« L’Antarctique vit-il ses derniers jours ? »

Le continent blanc de l’Antarctique répéterait bientôt le destin de l’île de l’Atlantide, engloutie lors de la protohistoire grecque. Sauf que la raison en serait tout autre. Il s’avère que des centaines de lacs, découverts récemment à la surface de l’Antarctique, pourraient le détruire beaucoup plus rapidement que prévu.

Une troublante découverte concernant le contient austral a été faite aux États-Unis. En analysant des clichés de la surface de l’Antarctique recueillis au cours des 70 dernières années, des chercheurs américains de l’Université Columbia à New York et de l’Université de Chicago ont découvert des centaines de rivières, de lacs et de ruisseaux temporaires d’eau de fonte couvrant le continent blanc qui pourront provoquer sa fonte dans un avenir proche.

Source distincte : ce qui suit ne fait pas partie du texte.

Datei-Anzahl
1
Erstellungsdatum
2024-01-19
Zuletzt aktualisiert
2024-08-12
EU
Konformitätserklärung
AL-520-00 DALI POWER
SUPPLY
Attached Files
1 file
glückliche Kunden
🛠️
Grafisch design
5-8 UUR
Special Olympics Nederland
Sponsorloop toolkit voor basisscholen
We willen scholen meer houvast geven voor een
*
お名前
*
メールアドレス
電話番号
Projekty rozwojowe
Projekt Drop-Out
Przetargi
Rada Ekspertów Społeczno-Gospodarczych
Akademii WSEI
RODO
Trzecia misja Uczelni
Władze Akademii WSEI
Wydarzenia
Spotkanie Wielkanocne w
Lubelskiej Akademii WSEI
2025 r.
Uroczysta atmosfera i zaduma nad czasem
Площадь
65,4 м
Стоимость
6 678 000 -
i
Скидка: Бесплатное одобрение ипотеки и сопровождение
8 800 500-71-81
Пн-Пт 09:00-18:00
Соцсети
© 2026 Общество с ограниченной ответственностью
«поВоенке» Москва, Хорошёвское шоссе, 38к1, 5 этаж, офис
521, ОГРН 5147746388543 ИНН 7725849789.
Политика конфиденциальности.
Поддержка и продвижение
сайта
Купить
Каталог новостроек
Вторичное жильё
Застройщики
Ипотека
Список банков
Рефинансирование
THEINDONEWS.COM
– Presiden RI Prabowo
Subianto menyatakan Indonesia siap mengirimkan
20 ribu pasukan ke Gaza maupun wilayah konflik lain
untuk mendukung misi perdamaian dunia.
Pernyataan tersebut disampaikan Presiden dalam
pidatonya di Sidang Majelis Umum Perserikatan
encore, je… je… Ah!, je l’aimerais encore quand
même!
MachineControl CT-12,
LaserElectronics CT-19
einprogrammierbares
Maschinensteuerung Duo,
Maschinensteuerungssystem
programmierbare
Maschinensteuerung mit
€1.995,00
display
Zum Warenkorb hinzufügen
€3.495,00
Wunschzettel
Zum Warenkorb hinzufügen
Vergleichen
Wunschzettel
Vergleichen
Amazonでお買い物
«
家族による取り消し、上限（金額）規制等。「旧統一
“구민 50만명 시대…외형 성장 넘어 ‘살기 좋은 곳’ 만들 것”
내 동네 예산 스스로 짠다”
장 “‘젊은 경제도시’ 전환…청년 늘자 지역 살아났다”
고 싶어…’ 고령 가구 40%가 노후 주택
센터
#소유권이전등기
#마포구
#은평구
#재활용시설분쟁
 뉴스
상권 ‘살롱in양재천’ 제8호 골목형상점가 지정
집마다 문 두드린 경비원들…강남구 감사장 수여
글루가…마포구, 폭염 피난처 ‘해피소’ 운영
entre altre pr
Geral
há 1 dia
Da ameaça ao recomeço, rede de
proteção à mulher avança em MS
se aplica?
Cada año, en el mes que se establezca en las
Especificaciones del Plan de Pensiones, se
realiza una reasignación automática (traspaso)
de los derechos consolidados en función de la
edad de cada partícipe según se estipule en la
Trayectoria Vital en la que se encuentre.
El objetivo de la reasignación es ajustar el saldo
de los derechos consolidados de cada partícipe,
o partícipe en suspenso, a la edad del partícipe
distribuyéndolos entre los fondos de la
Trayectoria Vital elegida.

« Auparavant, personne n’a tenté de définir le nombre de cours d’eau qui apparaissent sur l’Antarctique, car il était considéré qu’ils émergeaient relativement rarement. Maintenant, nous essayons d’estimer comment une telle fonte pourrait affecter l’élévation du niveau des mers à l’avenir », a commenté Douglas MacAyeal de l’Université de Chicago.

Après avoir examiné des clichés du continent blanc, des chercheurs sont même parvenus à faire une carte. Selon eux, certains cours d’eau découverts mesurent des dizaines de kilomètres et occupent une surface importante.

Il est d’autant plus étonnant que beaucoup de lacs et rivières «temporaires» existent depuis des dizaines voire des centaines d’années sans « vouloir » disparaître.

Selon Robin Bell de l’Université Columbia à New York et ses collègues, les lacs en question sont une menace pour les glaces de l’Antarctique, car ils accélèrent et intensifient leur fonte.

Néanmoins, une lueur d’espoir existe, d’après les scientifiques. Une partie des rivières découvertes pourraient minimiser le danger en emportant l’eau des lacs vers l’océan Austral.